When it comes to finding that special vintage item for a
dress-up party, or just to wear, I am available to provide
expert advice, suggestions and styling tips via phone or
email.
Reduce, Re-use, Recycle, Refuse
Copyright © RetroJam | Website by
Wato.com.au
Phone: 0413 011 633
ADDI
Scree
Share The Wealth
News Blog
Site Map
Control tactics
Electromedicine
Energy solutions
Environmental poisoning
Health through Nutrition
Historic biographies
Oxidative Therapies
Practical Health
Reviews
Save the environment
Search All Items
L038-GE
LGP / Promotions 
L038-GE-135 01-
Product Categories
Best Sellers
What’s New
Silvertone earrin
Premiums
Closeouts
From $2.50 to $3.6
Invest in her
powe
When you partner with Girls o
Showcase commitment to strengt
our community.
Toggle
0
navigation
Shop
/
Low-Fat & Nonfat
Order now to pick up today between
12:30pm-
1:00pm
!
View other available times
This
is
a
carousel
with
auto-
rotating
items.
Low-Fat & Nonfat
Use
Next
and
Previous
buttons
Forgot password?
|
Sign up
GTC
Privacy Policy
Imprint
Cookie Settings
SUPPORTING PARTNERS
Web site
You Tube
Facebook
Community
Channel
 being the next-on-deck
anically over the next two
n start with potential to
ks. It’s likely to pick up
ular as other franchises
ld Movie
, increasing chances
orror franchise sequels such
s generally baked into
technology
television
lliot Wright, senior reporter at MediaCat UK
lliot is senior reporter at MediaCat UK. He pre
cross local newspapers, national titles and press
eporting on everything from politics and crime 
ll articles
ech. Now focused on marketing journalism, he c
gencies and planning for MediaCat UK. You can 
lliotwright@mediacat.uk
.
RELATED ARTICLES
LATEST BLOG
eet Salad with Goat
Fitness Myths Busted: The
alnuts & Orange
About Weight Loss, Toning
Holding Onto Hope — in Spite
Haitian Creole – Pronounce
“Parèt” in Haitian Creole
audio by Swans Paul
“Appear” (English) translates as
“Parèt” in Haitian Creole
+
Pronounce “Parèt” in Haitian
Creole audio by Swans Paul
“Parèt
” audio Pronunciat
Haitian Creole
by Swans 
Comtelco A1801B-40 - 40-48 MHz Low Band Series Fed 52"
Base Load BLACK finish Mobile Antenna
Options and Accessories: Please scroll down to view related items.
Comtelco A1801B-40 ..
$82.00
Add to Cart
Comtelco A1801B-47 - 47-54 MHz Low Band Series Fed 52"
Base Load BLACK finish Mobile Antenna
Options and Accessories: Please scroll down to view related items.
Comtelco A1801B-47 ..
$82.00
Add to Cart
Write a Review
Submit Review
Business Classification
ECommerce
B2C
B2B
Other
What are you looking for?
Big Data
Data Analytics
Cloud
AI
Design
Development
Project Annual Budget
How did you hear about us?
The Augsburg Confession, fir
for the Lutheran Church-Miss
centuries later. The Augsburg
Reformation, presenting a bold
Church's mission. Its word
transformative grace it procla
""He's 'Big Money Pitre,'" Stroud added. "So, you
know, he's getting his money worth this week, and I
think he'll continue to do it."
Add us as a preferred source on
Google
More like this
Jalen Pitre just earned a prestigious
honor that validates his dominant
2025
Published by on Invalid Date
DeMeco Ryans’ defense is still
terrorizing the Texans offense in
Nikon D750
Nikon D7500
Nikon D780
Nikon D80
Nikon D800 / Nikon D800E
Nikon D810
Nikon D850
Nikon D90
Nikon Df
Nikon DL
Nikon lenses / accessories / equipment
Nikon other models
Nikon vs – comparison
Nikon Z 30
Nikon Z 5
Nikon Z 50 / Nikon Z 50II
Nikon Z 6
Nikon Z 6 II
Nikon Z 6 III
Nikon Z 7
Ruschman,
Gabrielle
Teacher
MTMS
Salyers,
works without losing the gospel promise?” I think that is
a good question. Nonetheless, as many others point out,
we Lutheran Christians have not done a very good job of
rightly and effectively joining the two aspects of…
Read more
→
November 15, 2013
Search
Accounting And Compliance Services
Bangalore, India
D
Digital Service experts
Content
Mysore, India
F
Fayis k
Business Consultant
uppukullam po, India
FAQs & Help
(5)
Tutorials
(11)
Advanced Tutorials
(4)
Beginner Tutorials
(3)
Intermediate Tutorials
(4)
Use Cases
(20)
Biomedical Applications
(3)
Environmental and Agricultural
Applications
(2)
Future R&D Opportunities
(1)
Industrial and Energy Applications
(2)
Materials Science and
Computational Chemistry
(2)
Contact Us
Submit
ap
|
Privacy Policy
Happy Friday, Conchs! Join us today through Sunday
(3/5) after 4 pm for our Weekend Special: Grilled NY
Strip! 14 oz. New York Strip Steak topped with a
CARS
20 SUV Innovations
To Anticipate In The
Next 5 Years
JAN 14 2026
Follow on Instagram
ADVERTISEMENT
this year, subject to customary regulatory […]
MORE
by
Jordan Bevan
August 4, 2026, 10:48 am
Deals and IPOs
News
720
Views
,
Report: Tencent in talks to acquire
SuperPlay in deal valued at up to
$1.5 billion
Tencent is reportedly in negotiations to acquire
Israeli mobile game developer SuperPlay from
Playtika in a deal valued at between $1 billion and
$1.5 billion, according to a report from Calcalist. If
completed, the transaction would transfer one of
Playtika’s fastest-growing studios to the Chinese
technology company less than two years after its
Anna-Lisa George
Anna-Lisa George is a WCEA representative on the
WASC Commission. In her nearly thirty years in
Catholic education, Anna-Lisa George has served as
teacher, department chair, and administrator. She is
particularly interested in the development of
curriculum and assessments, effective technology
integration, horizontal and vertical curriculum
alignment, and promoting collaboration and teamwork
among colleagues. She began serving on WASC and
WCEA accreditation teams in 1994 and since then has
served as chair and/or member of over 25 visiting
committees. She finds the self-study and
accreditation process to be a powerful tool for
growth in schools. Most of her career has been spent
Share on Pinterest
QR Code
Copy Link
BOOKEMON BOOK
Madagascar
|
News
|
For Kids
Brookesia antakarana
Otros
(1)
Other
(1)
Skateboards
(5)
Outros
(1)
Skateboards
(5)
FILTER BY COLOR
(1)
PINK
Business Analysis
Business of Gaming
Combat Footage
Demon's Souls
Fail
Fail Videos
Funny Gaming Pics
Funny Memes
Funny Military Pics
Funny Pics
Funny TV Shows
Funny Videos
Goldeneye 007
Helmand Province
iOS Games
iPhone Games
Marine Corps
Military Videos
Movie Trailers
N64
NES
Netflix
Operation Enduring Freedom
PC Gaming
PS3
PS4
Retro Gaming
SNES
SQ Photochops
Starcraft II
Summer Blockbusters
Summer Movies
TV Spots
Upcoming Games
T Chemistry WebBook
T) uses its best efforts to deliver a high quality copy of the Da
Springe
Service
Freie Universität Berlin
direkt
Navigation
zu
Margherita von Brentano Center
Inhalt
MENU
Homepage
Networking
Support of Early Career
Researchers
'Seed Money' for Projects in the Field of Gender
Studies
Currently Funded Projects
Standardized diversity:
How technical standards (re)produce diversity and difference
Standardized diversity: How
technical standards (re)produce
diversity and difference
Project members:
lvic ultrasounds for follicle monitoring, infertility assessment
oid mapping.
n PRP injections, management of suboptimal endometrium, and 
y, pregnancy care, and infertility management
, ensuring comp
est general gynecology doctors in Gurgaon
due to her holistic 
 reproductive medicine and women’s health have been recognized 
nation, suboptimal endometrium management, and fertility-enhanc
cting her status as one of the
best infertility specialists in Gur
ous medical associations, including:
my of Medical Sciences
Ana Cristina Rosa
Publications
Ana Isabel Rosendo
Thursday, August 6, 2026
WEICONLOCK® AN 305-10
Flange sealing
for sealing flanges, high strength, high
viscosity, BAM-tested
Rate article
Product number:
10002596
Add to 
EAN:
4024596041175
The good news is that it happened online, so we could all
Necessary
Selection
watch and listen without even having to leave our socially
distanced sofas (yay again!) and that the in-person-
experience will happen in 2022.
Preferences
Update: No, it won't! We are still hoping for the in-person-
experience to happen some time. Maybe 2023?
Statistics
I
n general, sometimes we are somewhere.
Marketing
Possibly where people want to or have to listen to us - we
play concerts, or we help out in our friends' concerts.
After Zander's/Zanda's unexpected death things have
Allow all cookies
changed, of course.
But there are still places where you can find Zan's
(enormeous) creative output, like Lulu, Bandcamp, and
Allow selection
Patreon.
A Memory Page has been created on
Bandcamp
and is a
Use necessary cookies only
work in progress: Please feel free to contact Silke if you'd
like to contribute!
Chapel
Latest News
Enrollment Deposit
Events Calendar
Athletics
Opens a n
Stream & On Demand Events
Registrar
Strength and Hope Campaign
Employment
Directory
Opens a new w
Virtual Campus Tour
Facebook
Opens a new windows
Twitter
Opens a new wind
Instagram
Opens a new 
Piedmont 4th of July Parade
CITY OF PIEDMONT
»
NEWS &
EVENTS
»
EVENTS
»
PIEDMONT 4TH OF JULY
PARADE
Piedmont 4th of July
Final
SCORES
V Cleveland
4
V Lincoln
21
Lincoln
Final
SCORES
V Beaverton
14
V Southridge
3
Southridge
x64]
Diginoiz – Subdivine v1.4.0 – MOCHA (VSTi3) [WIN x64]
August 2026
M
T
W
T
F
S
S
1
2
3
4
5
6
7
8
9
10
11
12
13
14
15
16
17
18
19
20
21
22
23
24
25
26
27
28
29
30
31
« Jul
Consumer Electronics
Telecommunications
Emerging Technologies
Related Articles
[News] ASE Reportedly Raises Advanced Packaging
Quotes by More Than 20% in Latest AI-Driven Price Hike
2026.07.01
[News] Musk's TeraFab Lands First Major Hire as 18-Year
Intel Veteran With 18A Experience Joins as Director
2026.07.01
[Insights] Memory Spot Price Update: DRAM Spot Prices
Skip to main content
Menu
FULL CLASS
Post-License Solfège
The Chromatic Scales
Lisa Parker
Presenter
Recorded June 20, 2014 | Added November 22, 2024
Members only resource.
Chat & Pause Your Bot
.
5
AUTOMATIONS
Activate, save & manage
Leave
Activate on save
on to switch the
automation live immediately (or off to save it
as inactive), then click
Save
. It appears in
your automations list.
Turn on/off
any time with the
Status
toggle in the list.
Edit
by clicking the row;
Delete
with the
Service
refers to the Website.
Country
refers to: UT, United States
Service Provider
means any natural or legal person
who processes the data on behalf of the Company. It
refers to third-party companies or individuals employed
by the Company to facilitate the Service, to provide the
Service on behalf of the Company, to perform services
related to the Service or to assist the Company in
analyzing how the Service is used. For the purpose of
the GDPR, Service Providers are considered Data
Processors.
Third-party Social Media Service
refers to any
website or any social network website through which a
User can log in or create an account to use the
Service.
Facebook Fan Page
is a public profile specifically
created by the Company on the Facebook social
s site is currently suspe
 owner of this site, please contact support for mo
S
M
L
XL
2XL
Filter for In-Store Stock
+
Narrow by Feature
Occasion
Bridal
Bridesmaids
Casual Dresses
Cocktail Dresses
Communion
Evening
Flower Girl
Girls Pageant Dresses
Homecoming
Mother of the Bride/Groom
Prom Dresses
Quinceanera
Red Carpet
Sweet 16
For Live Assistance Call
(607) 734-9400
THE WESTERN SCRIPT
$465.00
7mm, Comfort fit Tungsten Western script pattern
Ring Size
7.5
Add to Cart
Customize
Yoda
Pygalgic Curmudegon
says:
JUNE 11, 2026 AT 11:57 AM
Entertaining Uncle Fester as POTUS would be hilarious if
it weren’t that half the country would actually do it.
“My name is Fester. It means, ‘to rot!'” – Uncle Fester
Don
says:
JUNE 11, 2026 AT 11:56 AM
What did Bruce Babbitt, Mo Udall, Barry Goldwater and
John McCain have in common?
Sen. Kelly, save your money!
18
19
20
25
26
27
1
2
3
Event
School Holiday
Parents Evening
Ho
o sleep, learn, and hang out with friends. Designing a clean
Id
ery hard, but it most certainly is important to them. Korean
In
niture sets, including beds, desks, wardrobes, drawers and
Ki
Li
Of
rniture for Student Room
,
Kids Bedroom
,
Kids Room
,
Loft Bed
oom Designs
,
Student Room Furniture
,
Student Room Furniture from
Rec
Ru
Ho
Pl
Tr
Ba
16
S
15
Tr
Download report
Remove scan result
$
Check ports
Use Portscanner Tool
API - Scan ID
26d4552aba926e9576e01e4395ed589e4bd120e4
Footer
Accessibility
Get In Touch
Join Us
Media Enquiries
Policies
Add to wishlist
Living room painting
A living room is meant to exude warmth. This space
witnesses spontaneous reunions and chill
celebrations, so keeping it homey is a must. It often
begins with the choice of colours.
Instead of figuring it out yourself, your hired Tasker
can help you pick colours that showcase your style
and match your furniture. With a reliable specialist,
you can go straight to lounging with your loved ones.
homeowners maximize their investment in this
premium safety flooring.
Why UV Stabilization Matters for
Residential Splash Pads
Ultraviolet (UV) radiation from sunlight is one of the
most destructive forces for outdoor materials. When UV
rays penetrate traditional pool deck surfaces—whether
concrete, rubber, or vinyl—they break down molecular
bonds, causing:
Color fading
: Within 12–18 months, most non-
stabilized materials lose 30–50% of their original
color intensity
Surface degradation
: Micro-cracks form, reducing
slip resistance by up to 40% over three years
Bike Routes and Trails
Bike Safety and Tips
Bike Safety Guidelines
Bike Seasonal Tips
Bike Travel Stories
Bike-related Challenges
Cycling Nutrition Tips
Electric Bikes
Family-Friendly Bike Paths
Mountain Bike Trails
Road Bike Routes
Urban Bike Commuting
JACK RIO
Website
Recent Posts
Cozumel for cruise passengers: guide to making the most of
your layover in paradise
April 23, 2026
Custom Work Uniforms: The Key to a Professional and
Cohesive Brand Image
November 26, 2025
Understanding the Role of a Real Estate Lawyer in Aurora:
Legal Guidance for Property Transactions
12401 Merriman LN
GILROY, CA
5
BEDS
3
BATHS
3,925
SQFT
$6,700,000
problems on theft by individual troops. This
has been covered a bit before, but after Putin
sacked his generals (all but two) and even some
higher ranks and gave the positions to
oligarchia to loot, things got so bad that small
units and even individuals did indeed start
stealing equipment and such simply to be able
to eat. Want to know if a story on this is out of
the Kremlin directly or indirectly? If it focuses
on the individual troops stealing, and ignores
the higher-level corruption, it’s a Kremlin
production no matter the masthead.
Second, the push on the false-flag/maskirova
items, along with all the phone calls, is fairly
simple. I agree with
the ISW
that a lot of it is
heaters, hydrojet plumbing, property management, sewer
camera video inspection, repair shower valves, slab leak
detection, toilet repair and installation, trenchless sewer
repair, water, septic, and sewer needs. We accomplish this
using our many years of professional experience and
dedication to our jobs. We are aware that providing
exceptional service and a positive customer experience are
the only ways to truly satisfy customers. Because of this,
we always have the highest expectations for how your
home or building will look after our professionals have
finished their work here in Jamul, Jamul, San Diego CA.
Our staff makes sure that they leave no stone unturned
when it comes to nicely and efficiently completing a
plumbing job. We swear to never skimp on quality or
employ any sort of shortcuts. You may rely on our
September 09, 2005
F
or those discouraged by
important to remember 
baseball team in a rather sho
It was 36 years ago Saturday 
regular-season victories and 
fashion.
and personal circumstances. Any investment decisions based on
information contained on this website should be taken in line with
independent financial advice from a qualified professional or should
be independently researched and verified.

————————

**Task prompt**
Return every line of the listing from its first line through the line containing "About Weight Loss, Toning", both ends included, with each line reproduced character for character.

**Output for this exercise**
When it comes to finding that special vintage item for a
dress-up party, or just to wear, I am available to provide
expert advice, suggestions and styling tips via phone or
email.
Reduce, Re-use, Recycle, Refuse
Copyright © RetroJam | Website by
Wato.com.au
Phone: 0413 011 633
ADDI
Scree
Share The Wealth
News Blog
Site Map
Control tactics
Electromedicine
Energy solutions
Environmental poisoning
Health through Nutrition
Historic biographies
Oxidative Therapies
Practical Health
Reviews
Save the environment
Search All Items
L038-GE
LGP / Promotions 
L038-GE-135 01-
Product Categories
Best Sellers
What’s New
Silvertone earrin
Premiums
Closeouts
From $2.50 to $3.6
Invest in her
powe
When you partner with Girls o
Showcase commitment to strengt
our community.
Toggle
0
navigation
Shop
/
Low-Fat & Nonfat
Order now to pick up today between
12:30pm-
1:00pm
!
View other available times
This
is
a
carousel
with
auto-
rotating
items.
Low-Fat & Nonfat
Use
Next
and
Previous
buttons
Forgot password?
|
Sign up
GTC
Privacy Policy
Imprint
Cookie Settings
SUPPORTING PARTNERS
Web site
You Tube
Facebook
Community
Channel
 being the next-on-deck
anically over the next two
n start with potential to
ks. It’s likely to pick up
ular as other franchises
ld Movie
, increasing chances
orror franchise sequels such
s generally baked into
technology
television
lliot Wright, senior reporter at MediaCat UK
lliot is senior reporter at MediaCat UK. He pre
cross local newspapers, national titles and press
eporting on everything from politics and crime 
ll articles
ech. Now focused on marketing journalism, he c
gencies and planning for MediaCat UK. You can 
lliotwright@mediacat.uk
.
RELATED ARTICLES
LATEST BLOG
eet Salad with Goat
Fitness Myths Busted: The
alnuts & Orange
About Weight Loss, Toning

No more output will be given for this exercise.